Question

What are the prime factors of the number \[216?\]
(1) $2 \times 2 \times 3 \times 3 \times 3$
(2) $2 \times 2 \times 2 \times 3 \times 3 \times 3$
(3) $2 \times 2 \times 2 \times 3 \times 3 \times 3 \times 3$
(4) None of these

Answer 1

Hint: Prime factorization is a process of finding prime numbers, which are multiplied together to get the original number. In easy words, the method of finding prime factors of a number is called prime factorization. For example the prime factor of $4$ is $2 \times 2$ . Similarly the prime factors of the number $16$ is $2 \times 2 \times 2 \times 2$ . Again the prime factors of $15$ are $3 \times 5$ .

Complete step-by-step solution:
First let us break the given number $216$ into smaller factors.
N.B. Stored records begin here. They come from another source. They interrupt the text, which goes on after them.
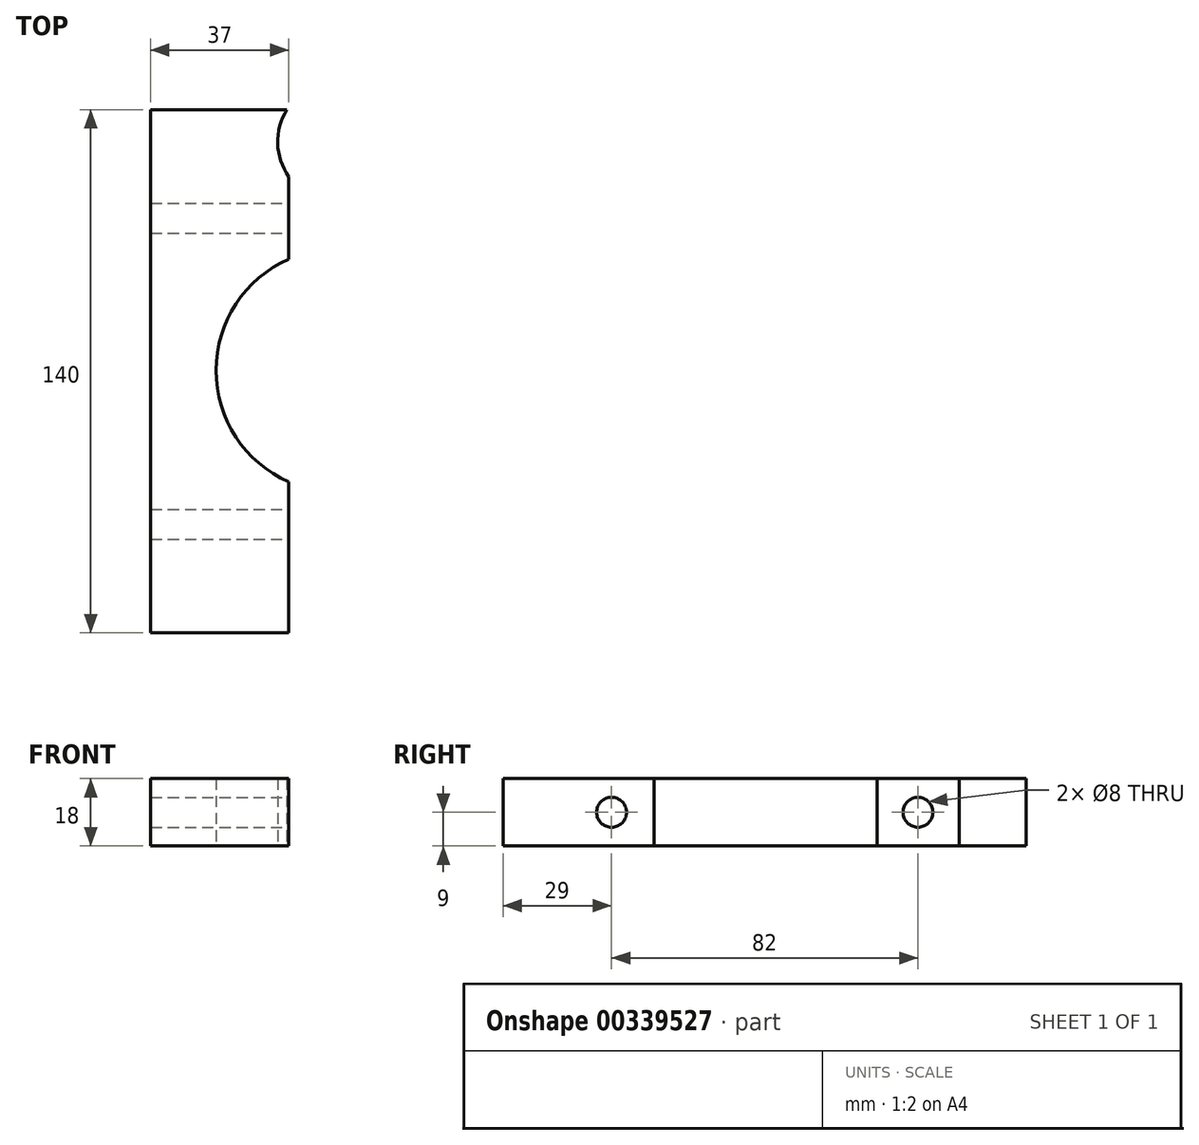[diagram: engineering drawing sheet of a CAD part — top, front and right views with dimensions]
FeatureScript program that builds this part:
annotation { "Feature Type Name" : "Feature", "Feature Type Description" : "" }
export const myFeature = defineFeature(function(context is Context, id is Id, definition is map)
    precondition{}
    {
        {
            var Q0;
            Q0=qCreatedBy(makeId("Top.planeOp"),FACE);
            var sketch = newSketch(context, id + "F0", { "sketchPlane" : qUnion([Q0])});
            skLineSegment(sketch, "E0.bottom", {"start": v(0, 0) * mm, "end": v(37, 0) * mm});
            skLineSegment(sketch, "E0.top", {"start": v(0, 140) * mm, "end": v(37, 140) * mm});
            skLineSegment(sketch, "E0.left", {"start": v(0, 0) * mm, "end": v(0, 140) * mm});
            skLineSegment(sketch, "E0.right", {"start": v(37, 0) * mm, "end": v(37, 140) * mm});
            skCircle(sketch, "E1", {"center": v(50, 70.21) * mm, "radius": 32.5 * mm});
            skLineSegment(sketch, "E2", {"start": v(0, 70) * mm, "end": v(50, 70.21) * mm, "construction": true});
            skCircle(sketch, "E3", {"center": v(50, 131.42) * mm, "radius": 16 * mm});
            skLineSegment(sketch, "E4", {"start": v(50, 131.42) * mm, "end": v(0, 131.42) * mm, "construction": true});
            skLineSegment(sketch, "E5", {"start": v(49.66, 115.42) * mm, "end": v(49.66, 102.71) * mm, "construction": true});
            skSolve(sketch);
        }
        {
            var Q0;
            Q0=makeQuery(id+"F0.imprint","IMPRINT",FACE,{"disambiguationData":[TD([[makeQuery(id+"F0.imprint","IMPRINT",EDGE,{"derivedFrom":sQuery(id+"F0.wireOp",EDGE,"E0.bottom")}),1.0]])]});
            extrude(context, id + "F1", {"entities" : qUnion([Q0]), "depth" : 18 * mm});
        }
        {
            var Q0;
            {var subQ0=sQuery(id+"F0.wireOp",EDGE,"E0.right");Q0=makeQuery(id+"F1.opExtrude","SWEPT_FACE",FACE,{"disambiguationData":[OSD([subQ0]),TDD([makeQuery(id+"F0.imprint","IMPRINT",EDGE,{"disambiguationData":[TD([[makeQuery(id+"F0.imprint","INTERSECT",VERTEX,{"derivedFrom":[sQuery(id+"F0.wireOp",EDGE,"E0.bottom"),subQ0]}),-1.0]])],"derivedFrom":subQ0})])]});}
            var sketch = newSketch(context, id + "F2", { "sketchPlane" : qUnion([Q0])});
            skLineSegment(sketch, "E6", {"start": v(0, 9) * mm, "end": v(140, 9) * mm, "construction": true});
            skPoint(sketch, "E6.endSnap0", {"position": v(40.43, 9) * mm});
            skCircle(sketch, "E7", {"center": v(29, 9) * mm, "radius": 4 * mm});
            skCircle(sketch, "E8", {"center": v(111, 9) * mm, "radius": 4 * mm});
            skSolve(sketch);
        }
        {
            var Q0;
            Q0=makeQuery(id+"F2.imprint","IMPRINT",FACE,{"disambiguationData":[TD([[makeQuery(id+"F2.imprint","IMPRINT",EDGE,{"derivedFrom":sQuery(id+"F2.wireOp",EDGE,"E8")}),1.0]])]});
            var Q1;
            Q1=makeQuery(id+"F2.imprint","IMPRINT",FACE,{"disambiguationData":[TD([[makeQuery(id+"F2.imprint","IMPRINT",EDGE,{"derivedFrom":sQuery(id+"F2.wireOp",EDGE,"E7")}),1.0]])]});
            extrude(context, id + "F3", {"entities" : qUnion([Q0, Q1]), "operationType" : NewBodyOperationType.REMOVE, "endBound" : BoundingType.THROUGH_ALL, "oppositeDirection" : true, "depth" : 25 * mm});
        }
    });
For this sake, we first divide $216$ by $2$ and we get $108$ . Hence $216$can be expressed as $216 = 2 \times 108$ . Now we repeat the same process i.e. we break $108$ into smaller factors and we get $108 = 2 \times 54$ . Therefore we have $216 = 2 \times 108$ and then $216 = 2 \times 2 \times 54$ .
Continuing , $216 = 2 \times 2 \times 2 \times 27$
i.e. $216 = 2 \times 2 \times 2 \times 3 \times 9$
i.e. $216 = 2 \times 2 \times 2 \times 3 \times 3 \times 3$.
Here all the factors of $216$ are primes and therefore this is the required solution.
Hence option $(3)$ is correct.

Note: Note that prime factors are factors of a number that are, themselves, prime numbers. In this problem, all the factors of $216$ are relatively prime. We also see that $216$ is a composite number as it has factors other than $1$ and $216$ itself namely as $2$ and $3$ . Another interesting fact is that the given number $216$ is also expressible as a perfect cube because $216 = {6^3}$.